
    You say you have been teaching abroad for a few years. I suggest you stay in this school to get back into the UK system, and look for another post for next year. Good luck.
     
    FolkFan likes this.
  3. frustum

    frustum Star commenter

    It's easy to be wise after the event, but you should have got confirmation of the salary before accepting the post. It sounds as if they weren't actually specific at interview, and in any case that would be your word against theirs.

    You probably don't want to resign until you've got something to go to: there's no guarantee you'll find anything better immediately. You can start looking for new posts, and you'll need to ask the head for a reference when you start applying. You can explain why; you never know, they might manage to find more if they think they'll lose you, but if they've never paid UPS, perhaps unlikely. Do check what your contract says about notice periods; they're sometimes longer in independent schools. You should also check whether there's a probation period that means that they could give you fairly short notice once they know you're thinking of going.
     
    CWadd and FolkFan like this.
  4. TheoGriff

    TheoGriff Star commenter

    .

    I'm sorry that you've had this disappointing experience. Now the emphasis must be on getting out successfully.

    So see this as an annoying but useful training period, getting you used to being back in the UK, and above all a building of a positive reference for the next job that you apply for.

    In this context, resigning now and therefore annoying them will not get the best reference. So that is a powerful reason not to hand in your resignation today!

    You would also be unwise to resign before you have another job. Not just for financial reasons, but because it is always more difficult to be taken seriously as a candidate when you are unemployed.

> [What you need to do]:
Write out everything in the text from "So see this" down to "you are unemployed.", switching "reference" to "recommendation" each time it appears.

> [Input data]:

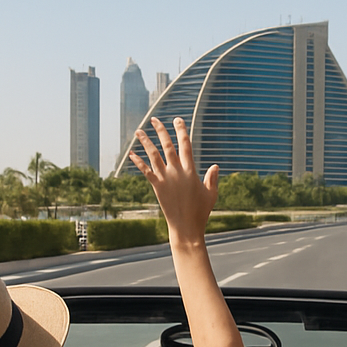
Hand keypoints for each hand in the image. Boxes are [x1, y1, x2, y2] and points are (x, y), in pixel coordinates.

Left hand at [128, 118, 217, 246]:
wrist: (186, 226)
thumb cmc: (201, 211)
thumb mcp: (211, 194)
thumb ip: (212, 179)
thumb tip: (214, 165)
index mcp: (191, 170)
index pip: (185, 145)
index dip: (181, 131)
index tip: (178, 120)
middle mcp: (177, 171)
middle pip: (168, 146)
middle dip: (161, 131)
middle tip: (155, 119)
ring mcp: (166, 179)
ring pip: (154, 155)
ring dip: (146, 142)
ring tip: (139, 131)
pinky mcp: (157, 187)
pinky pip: (146, 171)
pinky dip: (138, 162)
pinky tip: (131, 154)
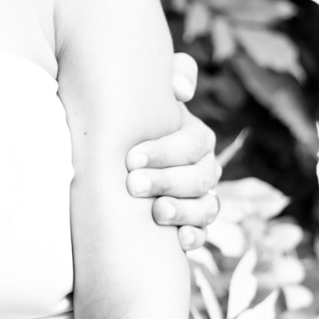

> [Task output]:
So see this as an annoying but useful training period, getting you used to being back in the UK, and above all a building of a positive recommendation for the next job that you apply for.

    In this context, resigning now and therefore annoying them will not get the best recommendation. So that is a powerful reason not to hand in your resignation today!

    You would also be unwise to resign before you have another job. Not just for financial reasons, but because it is always more difficult to be taken seriously as a candidate when you are unemployed.